## Written task:
Count the lines in the records that contain the string "strokeColor" and give only that number.
— Start of Stored rows —
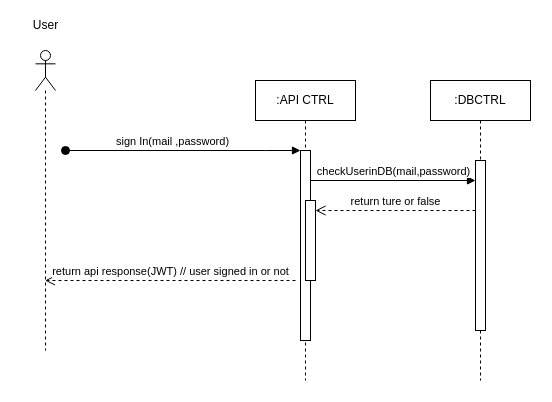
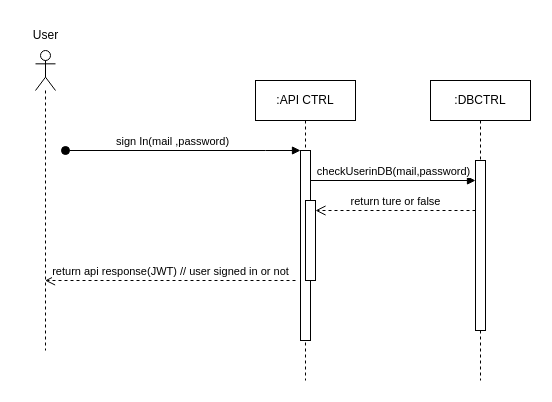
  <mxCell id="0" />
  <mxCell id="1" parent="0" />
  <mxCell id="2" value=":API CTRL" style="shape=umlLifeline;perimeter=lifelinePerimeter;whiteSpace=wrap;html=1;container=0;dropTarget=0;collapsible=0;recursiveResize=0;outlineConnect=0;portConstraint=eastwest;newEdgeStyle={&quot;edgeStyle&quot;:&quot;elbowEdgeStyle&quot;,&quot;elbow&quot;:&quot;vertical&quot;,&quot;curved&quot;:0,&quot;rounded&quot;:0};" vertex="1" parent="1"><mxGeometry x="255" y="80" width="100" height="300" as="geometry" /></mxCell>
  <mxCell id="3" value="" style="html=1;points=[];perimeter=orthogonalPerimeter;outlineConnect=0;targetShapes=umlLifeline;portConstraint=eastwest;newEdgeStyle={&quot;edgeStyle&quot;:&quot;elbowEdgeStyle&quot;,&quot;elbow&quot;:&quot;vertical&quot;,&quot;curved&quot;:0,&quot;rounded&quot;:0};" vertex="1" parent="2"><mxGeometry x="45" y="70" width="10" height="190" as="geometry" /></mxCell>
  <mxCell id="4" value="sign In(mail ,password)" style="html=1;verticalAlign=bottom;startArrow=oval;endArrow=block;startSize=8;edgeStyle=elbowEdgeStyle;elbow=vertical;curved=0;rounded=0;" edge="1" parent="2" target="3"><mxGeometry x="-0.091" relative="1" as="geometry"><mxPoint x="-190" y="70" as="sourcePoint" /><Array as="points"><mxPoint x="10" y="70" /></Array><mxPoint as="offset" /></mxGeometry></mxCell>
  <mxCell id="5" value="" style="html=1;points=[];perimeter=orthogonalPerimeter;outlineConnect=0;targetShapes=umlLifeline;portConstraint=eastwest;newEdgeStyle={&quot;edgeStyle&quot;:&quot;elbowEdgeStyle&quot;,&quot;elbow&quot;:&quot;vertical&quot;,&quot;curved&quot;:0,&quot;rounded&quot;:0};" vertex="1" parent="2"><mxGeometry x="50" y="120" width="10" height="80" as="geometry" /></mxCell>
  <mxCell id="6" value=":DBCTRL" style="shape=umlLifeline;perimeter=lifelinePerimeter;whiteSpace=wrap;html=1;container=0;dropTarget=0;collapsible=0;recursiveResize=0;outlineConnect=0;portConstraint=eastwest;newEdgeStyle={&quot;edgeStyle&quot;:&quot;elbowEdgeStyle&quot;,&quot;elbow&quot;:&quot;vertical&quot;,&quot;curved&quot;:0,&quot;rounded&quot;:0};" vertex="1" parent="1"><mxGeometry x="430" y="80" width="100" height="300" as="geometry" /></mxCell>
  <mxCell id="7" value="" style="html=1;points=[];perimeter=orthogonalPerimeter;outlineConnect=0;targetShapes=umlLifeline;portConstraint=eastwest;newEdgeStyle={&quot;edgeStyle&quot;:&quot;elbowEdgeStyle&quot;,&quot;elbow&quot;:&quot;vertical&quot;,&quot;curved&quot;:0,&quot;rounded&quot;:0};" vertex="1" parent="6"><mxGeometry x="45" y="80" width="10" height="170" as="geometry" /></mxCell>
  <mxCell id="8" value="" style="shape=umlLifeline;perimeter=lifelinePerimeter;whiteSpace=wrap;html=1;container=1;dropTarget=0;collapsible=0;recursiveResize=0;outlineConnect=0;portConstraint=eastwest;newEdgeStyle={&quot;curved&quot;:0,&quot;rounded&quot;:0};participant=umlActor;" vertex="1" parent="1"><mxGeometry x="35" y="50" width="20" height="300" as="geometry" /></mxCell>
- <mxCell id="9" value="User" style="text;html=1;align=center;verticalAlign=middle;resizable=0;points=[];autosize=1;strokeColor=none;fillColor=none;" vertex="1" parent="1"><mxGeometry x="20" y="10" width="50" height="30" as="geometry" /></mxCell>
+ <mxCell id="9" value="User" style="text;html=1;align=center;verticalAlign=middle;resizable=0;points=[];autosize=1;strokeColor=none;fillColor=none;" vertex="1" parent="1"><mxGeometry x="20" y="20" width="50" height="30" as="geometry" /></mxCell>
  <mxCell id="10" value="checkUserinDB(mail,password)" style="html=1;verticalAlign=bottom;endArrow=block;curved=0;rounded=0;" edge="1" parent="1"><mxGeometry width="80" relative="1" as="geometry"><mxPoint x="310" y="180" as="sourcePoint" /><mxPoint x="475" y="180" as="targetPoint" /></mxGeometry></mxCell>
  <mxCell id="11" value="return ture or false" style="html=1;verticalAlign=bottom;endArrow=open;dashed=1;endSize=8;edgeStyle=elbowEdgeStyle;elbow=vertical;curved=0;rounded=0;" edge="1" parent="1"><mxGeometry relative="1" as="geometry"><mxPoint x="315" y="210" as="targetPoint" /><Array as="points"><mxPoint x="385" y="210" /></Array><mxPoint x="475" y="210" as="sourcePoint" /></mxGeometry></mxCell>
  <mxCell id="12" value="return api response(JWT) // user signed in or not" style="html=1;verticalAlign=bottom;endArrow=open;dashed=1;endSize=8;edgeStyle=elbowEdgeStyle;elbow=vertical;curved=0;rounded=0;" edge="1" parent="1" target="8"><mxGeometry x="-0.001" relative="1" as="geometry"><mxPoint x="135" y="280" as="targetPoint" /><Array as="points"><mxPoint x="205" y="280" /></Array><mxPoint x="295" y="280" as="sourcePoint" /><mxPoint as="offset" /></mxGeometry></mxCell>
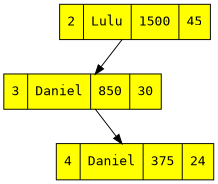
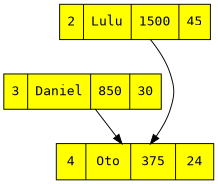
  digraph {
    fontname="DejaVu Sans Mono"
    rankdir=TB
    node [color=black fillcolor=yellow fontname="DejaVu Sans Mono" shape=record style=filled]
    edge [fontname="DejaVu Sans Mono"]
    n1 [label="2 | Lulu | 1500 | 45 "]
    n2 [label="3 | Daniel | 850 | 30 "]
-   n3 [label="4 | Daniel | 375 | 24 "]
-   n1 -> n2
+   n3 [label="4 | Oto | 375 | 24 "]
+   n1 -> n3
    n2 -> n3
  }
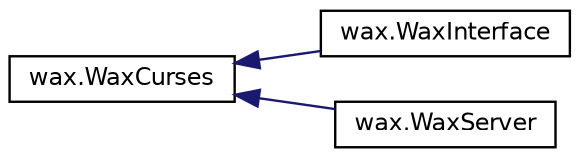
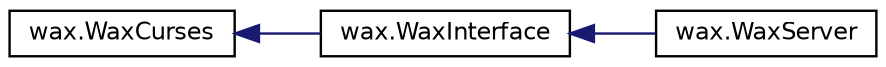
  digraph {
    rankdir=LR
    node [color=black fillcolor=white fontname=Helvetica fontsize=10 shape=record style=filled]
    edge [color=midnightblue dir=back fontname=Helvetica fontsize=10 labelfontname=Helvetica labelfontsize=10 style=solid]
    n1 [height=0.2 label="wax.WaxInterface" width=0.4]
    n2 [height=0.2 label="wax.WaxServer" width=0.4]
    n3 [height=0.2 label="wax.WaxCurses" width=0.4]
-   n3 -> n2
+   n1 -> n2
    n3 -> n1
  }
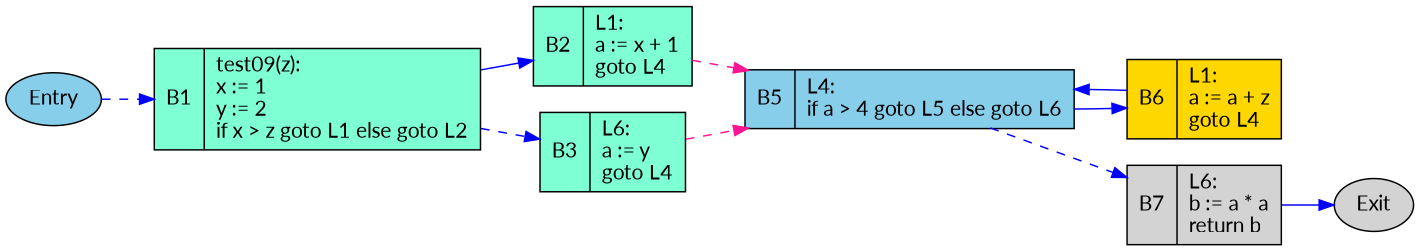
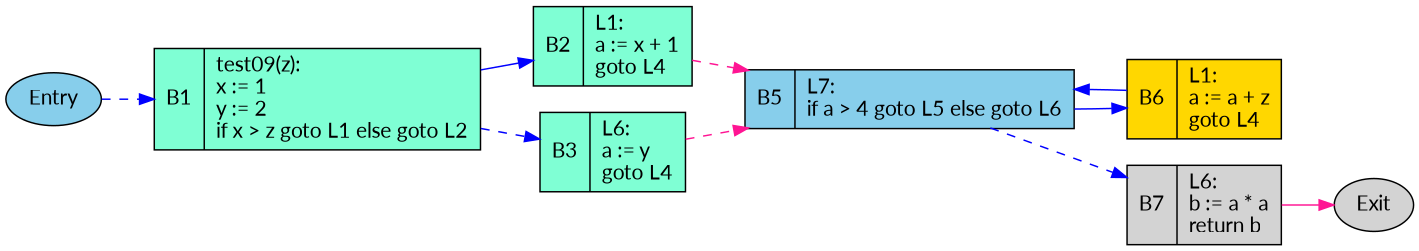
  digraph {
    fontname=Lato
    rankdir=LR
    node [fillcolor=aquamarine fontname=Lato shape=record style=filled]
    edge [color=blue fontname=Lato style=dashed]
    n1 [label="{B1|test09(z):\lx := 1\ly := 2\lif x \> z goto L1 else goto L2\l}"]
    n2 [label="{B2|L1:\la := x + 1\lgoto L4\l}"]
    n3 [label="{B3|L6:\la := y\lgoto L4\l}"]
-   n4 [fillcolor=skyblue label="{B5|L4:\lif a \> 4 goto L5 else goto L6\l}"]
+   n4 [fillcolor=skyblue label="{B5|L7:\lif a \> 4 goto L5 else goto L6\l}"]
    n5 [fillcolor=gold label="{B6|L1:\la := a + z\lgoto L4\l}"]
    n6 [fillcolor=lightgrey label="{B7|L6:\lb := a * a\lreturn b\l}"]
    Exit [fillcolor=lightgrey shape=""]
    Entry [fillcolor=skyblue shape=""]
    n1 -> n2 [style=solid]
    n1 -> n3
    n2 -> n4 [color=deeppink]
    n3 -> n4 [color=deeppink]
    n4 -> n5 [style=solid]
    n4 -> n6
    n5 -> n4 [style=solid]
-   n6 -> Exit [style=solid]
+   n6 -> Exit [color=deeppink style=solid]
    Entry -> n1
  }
— End of Stored rows —
## Problem solution:
2